Im Osten lebende Frauen deutlich stärker von Krise betroffen

Anhand der Entwicklungen während der Corona-Krise zeigen die Autorinnen und Autoren einer vierten Studie auf, ob sich das Wohlbefinden der Bevölkerung in Ost- und Westdeutschland unterscheidet. Zwar haben sich Ost- und Westdeutsche in Hinblick auf die allgemeine Lebenszufriedenheit in den vergangenen 30 Jahren deutlich angenähert. Mit dem Beginn der Maßnahmen zum Infektionsschutz in der Corona-Krise zeigen sich aber wieder unterschiedliche Entwicklungspfade: Bei den Ostdeutschen steigt zunächst die Einsamkeit stärker an als im Westen – fällt aber wiederum rascher ab als im Westen.
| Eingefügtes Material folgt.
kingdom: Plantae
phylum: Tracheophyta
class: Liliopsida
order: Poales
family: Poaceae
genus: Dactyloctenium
Im Osten lebende Frauen sind stärker mental betroffen als Männer und Frauen in Westdeutschland. „Allerdings erweisen sich jüngere Kohorten im Osten als resilienter als ihre AltersgenossInnen im Westen und insbesondere ältere Generationen im Osten“, erklärt Studienautor Stefan Liebig.

Insgesamt zeigen die vier Berichte, dass sich in den vergangenen 30 Jahren die beiden Teile Deutschlands angenähert haben, wenn es um die Erwerbstätigkeit und die Erwerbseinstellungen von Frauen und insbesondere Müttern geht. So haben sich Entwicklungen im Westen an die des Ostens angepasst, aber auch umgekehrt. Die deutsche Einheit ist nach 30 Jahren in vieler Hinsicht vollzogen – dennoch gibt es in manchen Bereichen Nachbesserungsbedarf: bei der Familienpolitik, um Paaren, die eine Vollzeiterwerbstätigkeit mit Familie vereinbaren wollen, dies zu ermöglichen, ebenso wie beim langfristigen Vermögensaufbau zur Vermeidung von Altersarmut.